The laser pulse thereby provides the undulator field which typically needs to include a few 100 to several 1000 undulator periods for OFEL operation.
Such long optical undulators are realized in TWTS by the combination of a side-scattering geometry where electron and laser pulse propagation directions enclose the interaction angle $\phi$ and a laser pulse-front tilt $\alpha_\A{tilt} = \phi/2$ of half the interaction angle.
This combination of side-scattering and pulse-front tilt ensures continuous overlap of electrons and laser pulse during the passage of the electrons through the laser pulse.

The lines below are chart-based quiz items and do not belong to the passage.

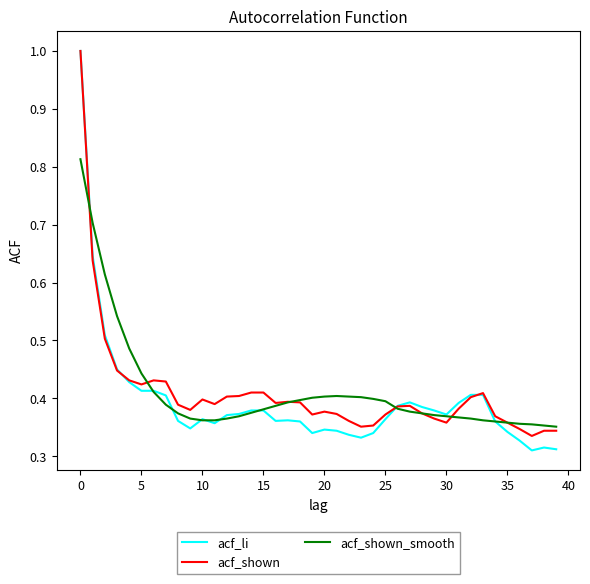

True or false: acf_li and acf_shown_smooth intersect in this chart.

True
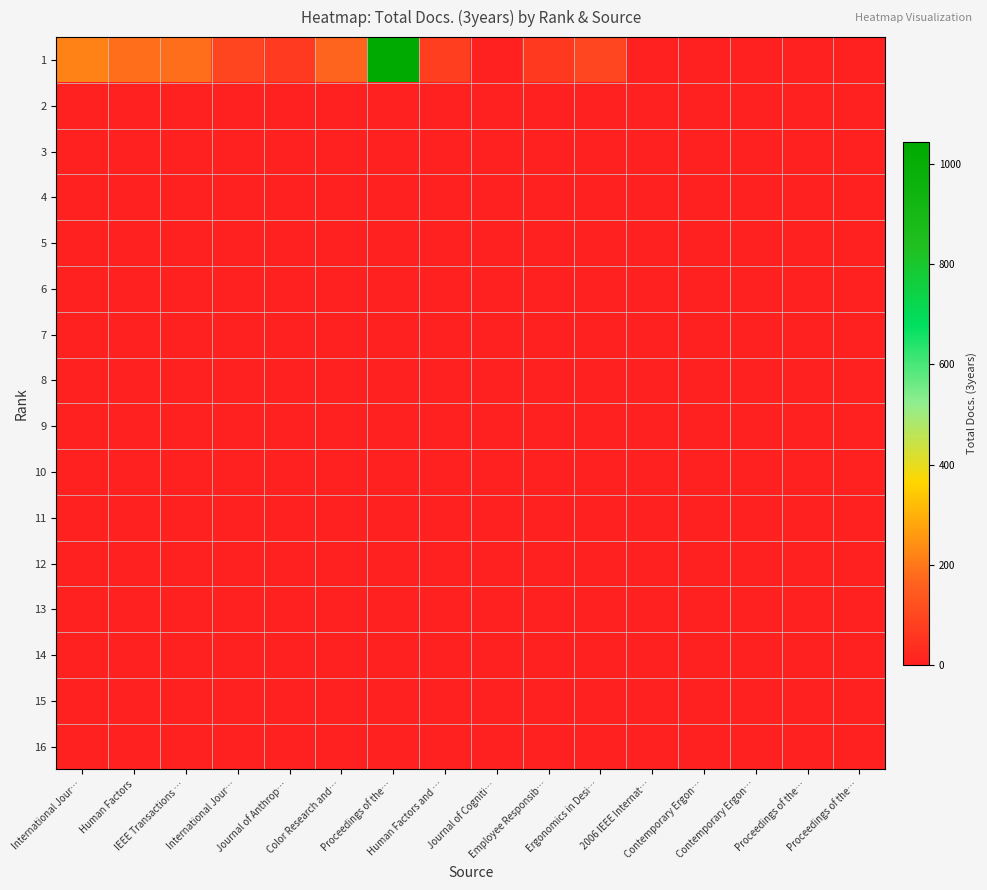

What is the spread (max minus min) of values at Proceedings of the…?

1045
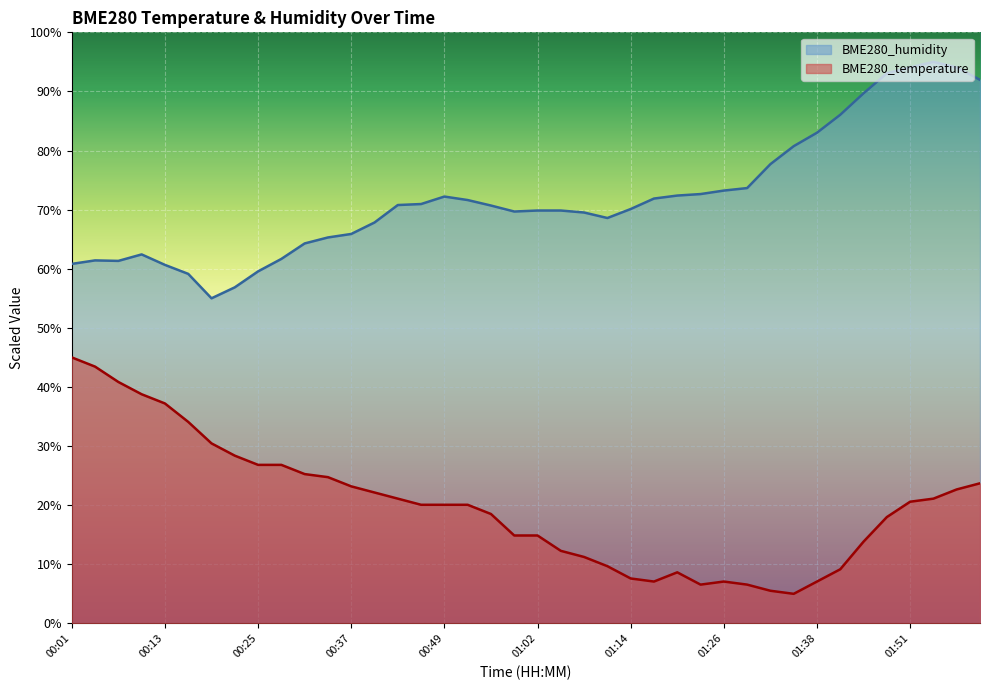

What is the sum of all BME280_humidity values?

2885.1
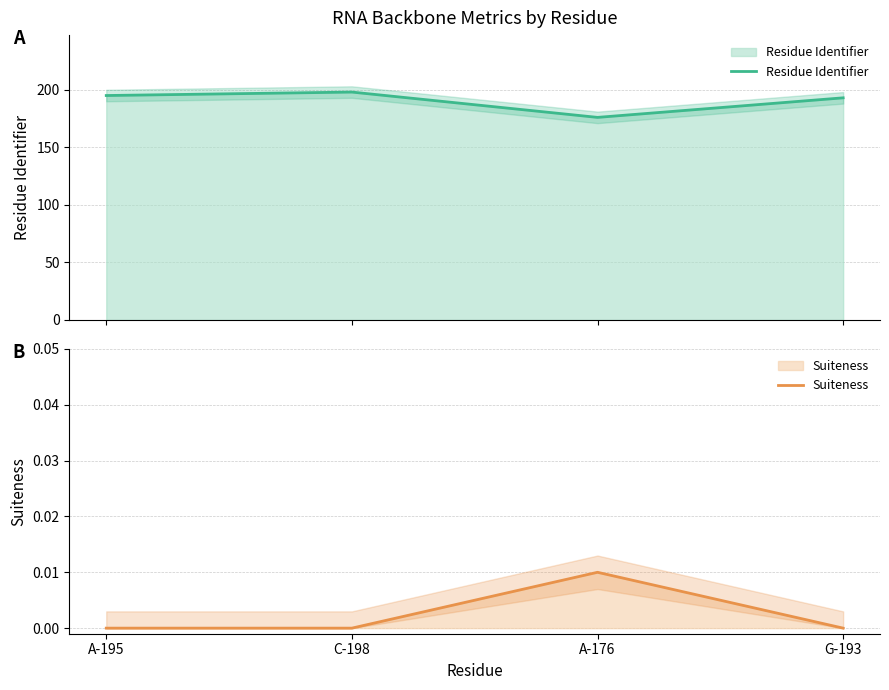

List the series in order of their overall mean, lowest first.

Suiteness, Residue Identifier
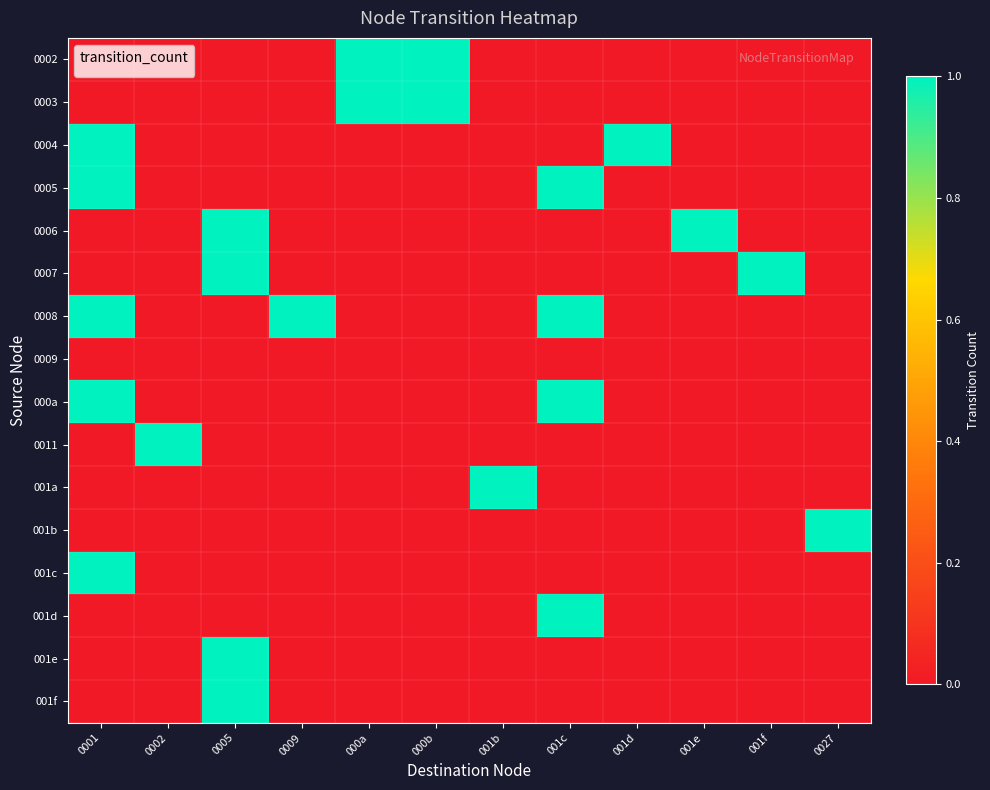

Which has a higher value, 0001 or 0027?

0001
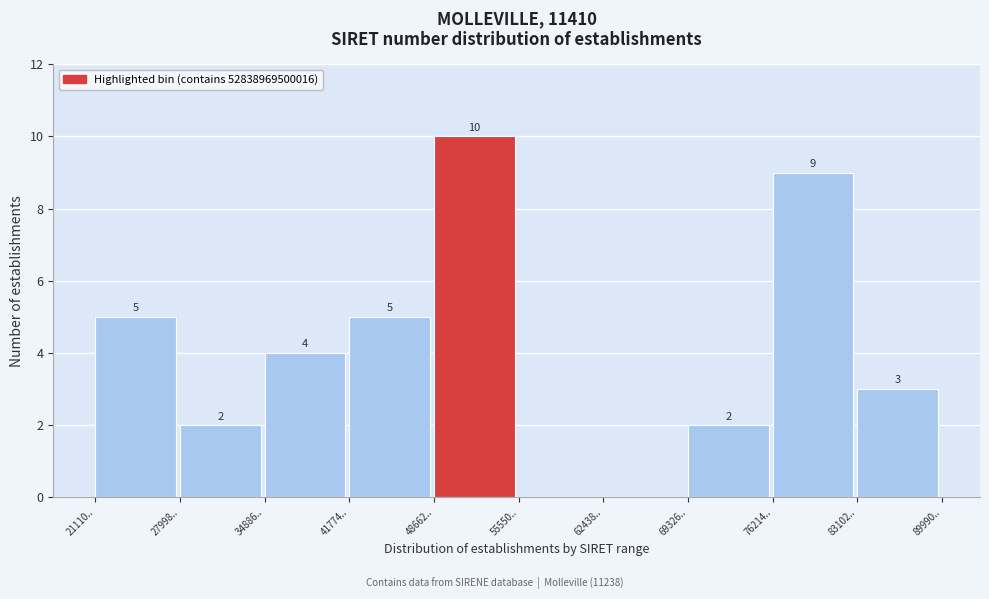

Reading left to right, what are all the values shown in this chart?

21110..=5	27998..=2	34886..=4	41774..=5	48662..=10	55550..=0	62438..=0	69326..=2	76214..=9	83102..=3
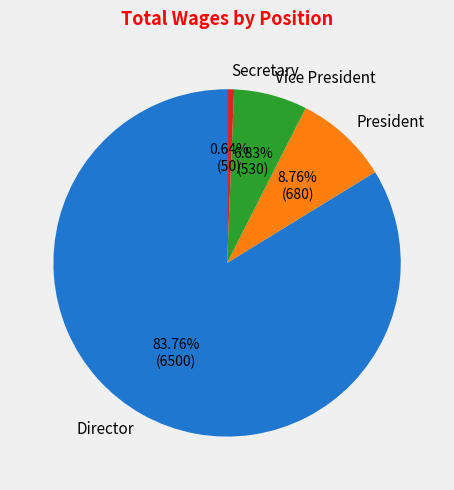

Combined, what portion of the pie is Vice President and President?

15.6%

Interaction durations between laser pulse, electrons, and their emitted radiation can be long enough to initiate microbunching of the electron pulse and subsequent coherent amplification of radiation provided electron and laser pulse are of sufficient quality.
Requirements on electron and laser pulse quality can be met for VUV TWTS OFELs with existing technology already today and higher power laser pulses enable TWTS OFELs at shorter wavelength, e.\,g.\ EUV TWTS OFELs.